As I was watching the videos for the part 1 2019, in particular lesson 4, someone asked around how to include metadata when using the collaborative filtering methods within fastai. I actually believe there was another question around how to combine images, text, and tabular data. @jeremy replied precisely how one would do it (through a combination of RNNs, CNNs, and dense layers) and mentioned that it was something still not included in the library.

I simply wanted to point out that this fits within what is known as Wide and Deep models, used for recommendation system initially (here is the nice paper by the Google guys: https://arxiv.org/pdf/1606.07792.pdf) but in reality can be used for almost any problem where you have data of different nature (tabular, both categorical and numerical, images and text)
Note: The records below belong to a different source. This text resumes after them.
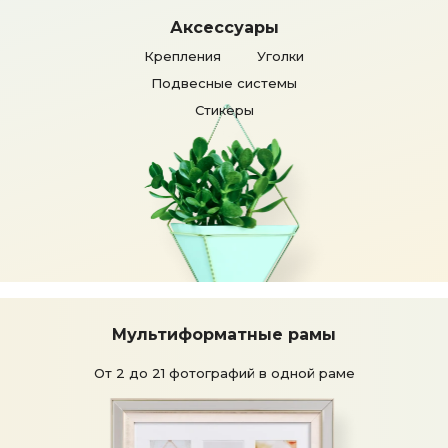
Аксессуары
Крепления
Уголки
Подвесные системы
Стикеры
Мультиформатные рамы
От 2 до 21 фотографий
в одной раме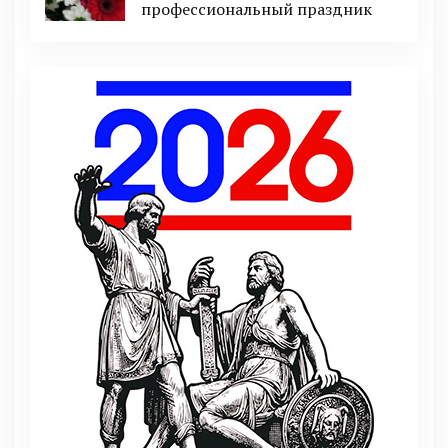
профессиональный праздник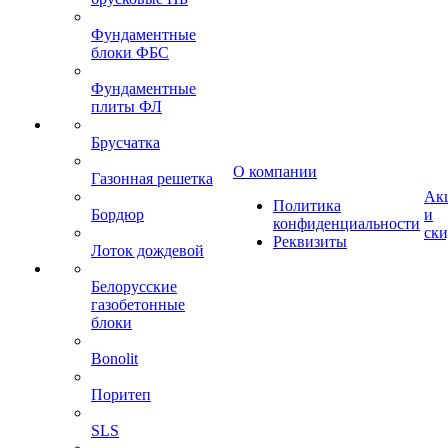
Фундаментные
блоки ФБС
Фундаментные
плиты ФЛ
Брусчатка
О компании
Газонная решетка
Ак
Политика
Бордюр
и
конфиденциальности
ск
Реквизиты
Лоток дождевой
Белорусские
газобетонные
блоки
Bonolit
Поритеп
SLS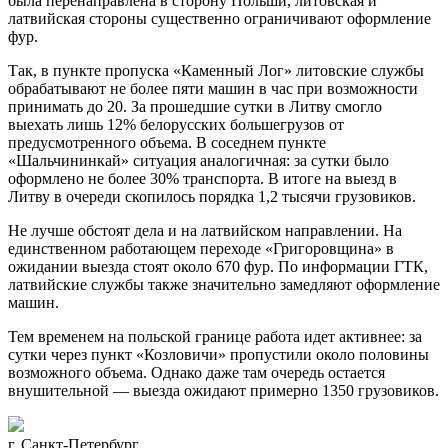
была перенаправлена в сторону Польши, литовская и
латвийская стороны существенно ограничивают оформление
фур.
Так, в пункте пропуска «Каменный Лог» литовские службы
обрабатывают не более пяти машин в час при возможности
принимать до 20. За прошедшие сутки в Литву смогло
выехать лишь 12% белорусских большегрузов от
предусмотренного объема. В соседнем пункте
«Шальчининкай» ситуация аналогичная: за сутки было
оформлено не более 30% транспорта. В итоге на выезд в
Литву в очереди скопилось порядка 1,2 тысячи грузовиков.
Не лучше обстоят дела и на латвийском направлении. На
единственном работающем переходе «Григоровщина» в
ожидании выезда стоят около 670 фур. По информации ГТК,
латвийские службы также значительно замедляют оформление
машин.
Тем временем на польской границе работа идет активнее: за
сутки через пункт «Козловичи» пропустили около половины
возможного объема. Однако даже там очередь остается
внушительной — выезда ожидают примерно 1350 грузовиков.
г. Санкт-Петербург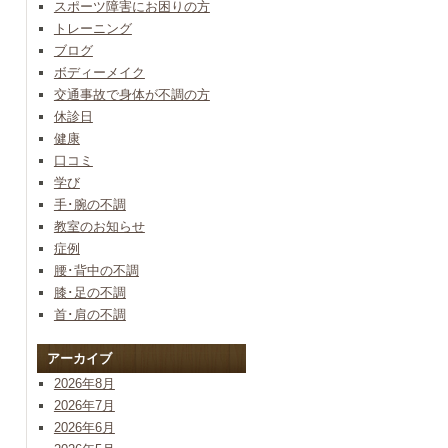
スポーツ障害にお困りの方
トレーニング
ブログ
ボディーメイク
交通事故で身体が不調の方
休診日
健康
口コミ
学び
手･腕の不調
教室のお知らせ
症例
腰･背中の不調
膝･足の不調
首･肩の不調
アーカイブ
2026年8月
2026年7月
2026年6月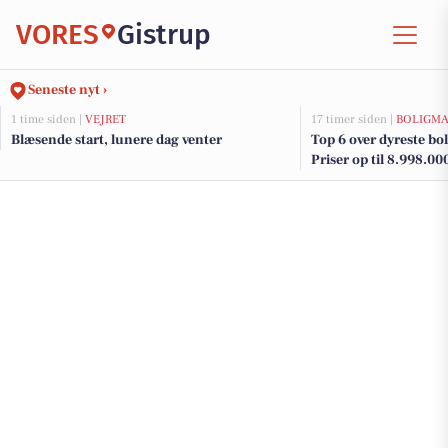
VORES
Gistrup
Seneste nyt ›
1 time siden |
VEJRET
17 timer siden |
BOLIGM
Blæsende start, lunere dag venter
Top 6 over dyreste boli
Priser op til 8.998.00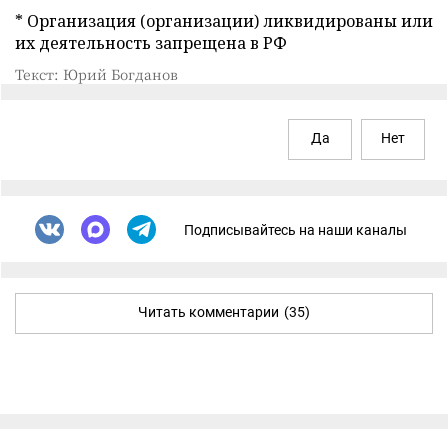
* Организация (организации) ликвидированы или
их деятельность запрещена в РФ
Текст: Юрий Богданов
Да
Нет
Подписывайтесь на наши каналы
Читать комментарии
(35)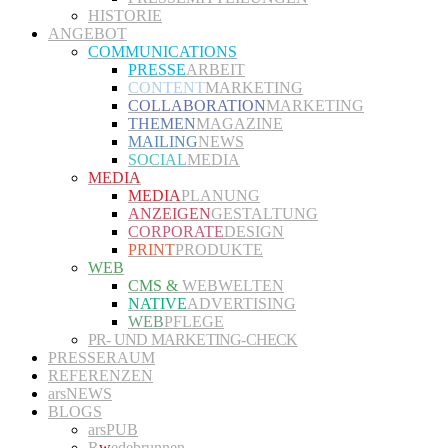
HISTORIE
ANGEBOT
COMMUNICATIONS
PRESSE
ARBEIT
CONTENT
MARKETING
COLLABORATION
MARKETING
THEMEN
MAGAZINE
MAILING
NEWS
SOCIAL
MEDIA
MEDIA
MEDIA
PLANUNG
ANZEIGEN
GESTALTUNG
CORPORATE
DESIGN
PRINT
PRODUKTE
WEB
CMS &
WEBWELTEN
NATIVE
ADVERTISING
WEB
PFLEGE
PR- UND MARKETING-CHECK
PRESSERAUM
REFERENZEN
arsNEWS
BLOGS
arsPUB
R
w
edebrunnen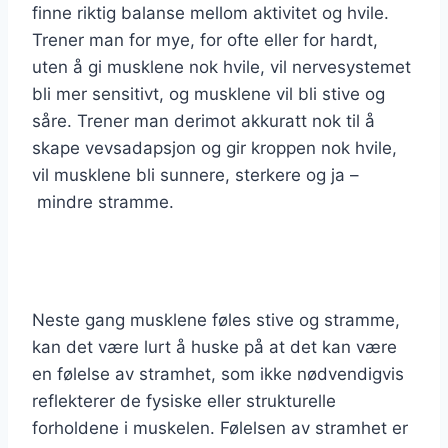
finne riktig balanse mellom aktivitet og hvile.
Trener man for mye, for ofte eller for hardt,
uten å gi musklene nok hvile, vil nervesystemet
bli mer sensitivt, og musklene vil bli stive og
såre. Trener man derimot akkuratt nok til å
skape vevsadapsjon og gir kroppen nok hvile,
vil musklene bli sunnere, sterkere og ja –
mindre stramme.
Neste gang musklene føles stive og stramme,
kan det være lurt å huske på at det kan være
en følelse av stramhet, som ikke nødvendigvis
reflekterer de fysiske eller strukturelle
forholdene i muskelen. Følelsen av stramhet er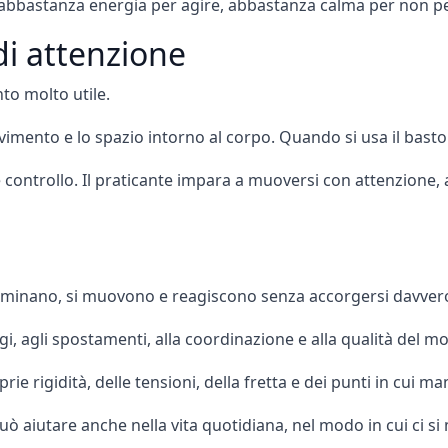
abbastanza energia per agire, abbastanza calma per non per
i attenzione
o molto utile.
ovimento e lo spazio intorno al corpo. Quando si usa il bast
controllo. Il praticante impara a muoversi con attenzione, 
minano, si muovono e reagiscono senza accorgersi davvero
gi, agli spostamenti, alla coordinazione e alla qualità del 
ie rigidità, delle tensioni, della fretta e dei punti in cui ma
aiutare anche nella vita quotidiana, nel modo in cui ci si m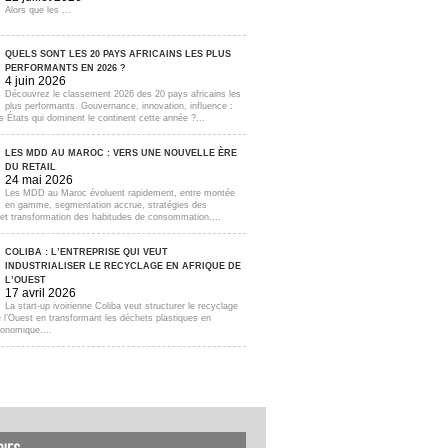
Alors que les ...
QUELS SONT LES 20 PAYS AFRICAINS LES PLUS
PERFORMANTS EN 2026 ?
4 juin 2026
Découvrez le classement 2026 des 20 pays africains les
plus performants. Gouvernance, innovation, influence :
s États qui dominent le continent cette année ?...
LES MDD AU MAROC : VERS UNE NOUVELLE ÈRE
DU RETAIL
24 mai 2026
Les MDD au Maroc évoluent rapidement, entre montée
en gamme, segmentation accrue, stratégies des
s et transformation des habitudes de consommation....
COLIBA : L’ENTREPRISE QUI VEUT
INDUSTRIALISER LE RECYCLAGE EN AFRIQUE DE
L’OUEST
17 avril 2026
La start-up ivoirienne Coliba veut structurer le recyclage
e l’Ouest en transformant les déchets plastiques en
onomique....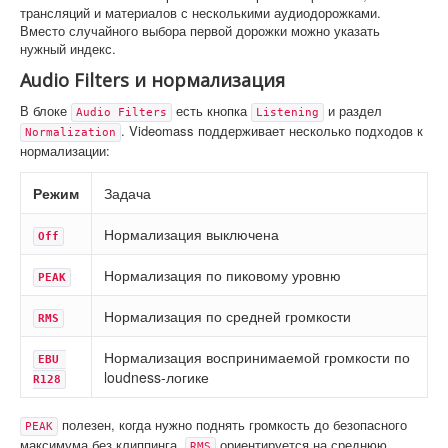
трансляций и материалов с несколькими аудиодорожками.
Вместо случайного выбора первой дорожки можно указать
нужный индекс.
Audio Filters и нормализация
В блоке
есть кнопка
и раздел
Audio Filters
Listening
. Videomass поддерживает несколько подходов к
Normalization
нормализации:
Режим
Задача
Нормализация выключена
Off
Нормализация по пиковому уровню
PEAK
Нормализация по средней громкости
RMS
Нормализация воспринимаемой громкости по
EBU 
loudness-логике
R128
полезен, когда нужно поднять громкость до безопасного
PEAK
максимума без клиппинга.
ориентируется на среднюю
RMS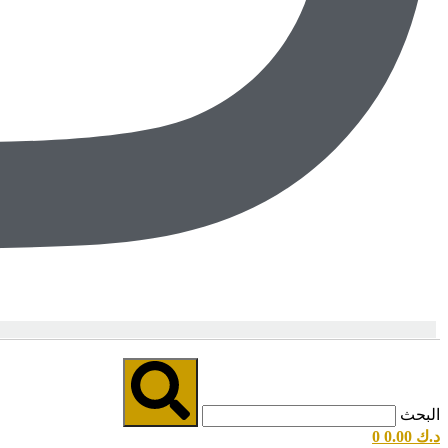
البحث
د.ك
0.00
0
A while ago I wrote this: https://github.com/jrzaurin/Wide-and-Deep-PyTorch

Which I updated recently. It is written in Pytorch, but not in (nice) fastai style, and I am wondering if it worths re-factoring it to fastai style an include it in the library (?), so there would be a fastai.wide_deep method or similar. Is not that sophisticated really, so maybe @jeremy and his team can do it in no time :slight_smile: . I am more than happy to help/contribute if necessary.

Cheers

4 Likes

Great work! I have a big dataset consisting of images with additional meta information, where the meta info is important for correct classification. This is exactly the kind of thing I‘m currently missing in the fastai lib.

It’s certainly something we’d like to provide better support for in fastai v2. Perhaps fastai.tabular could support columns that contain image filenames, or text to be tokenized, etc…

2 Likes

That would be ideal (based on my experience).

If you work for example in a booking/letting/renting company chances are that you have tables with metadata (price, postcode), descriptions and possibly urls to images or image_ids. Same applies to fashion and a lot of e-commerce these days. This is why I used the Airbnb dataset in my repo, because I think it represents a very realistic approach to the datasets that most of us faced normally (tabular with text and image ids stores in disk).

Regarding the algorithm, I think you guys are in an excellent position to build something great. In my repo I combined images with text. For the images I use resnet34 but for the text I used fasttext vectors. In other words, images and text don’t play “in the same league”. For a fair, equal contribution from text and images one would like a pre-trained language model, and you guys have it along with the architecture (your fantastic ULMFiT).

Finally, the most interesting aspect of the model is how you combined all branches. In the Wide and Deep paper/model (and in my repo) one plugs all the models (wide, deep, image and text) to an output neuron. Another possibility is a series of dense layers prior to the output, which in my experience does not help much (if anything sometimes adds confusion). But I am sure with all the tricks you guys use and have implemented (learning rate finder, Cyclic LR, gradual unfreezing) you will find the right process and produce a highly usable algorithm :slight_smile: .

Nonetheless I will keep an eye on this topic and see if I can contribute.

Cheers

@aklbg thanks for your comment :slight_smile:

if you think the code in my repo can help, please, give it a go and if you find a bug or have some suggestion, let me know.

Once they include the utility in fastai I am sure it will be more powerful, but in the meantime, maybe the code there is useful :slight_smile: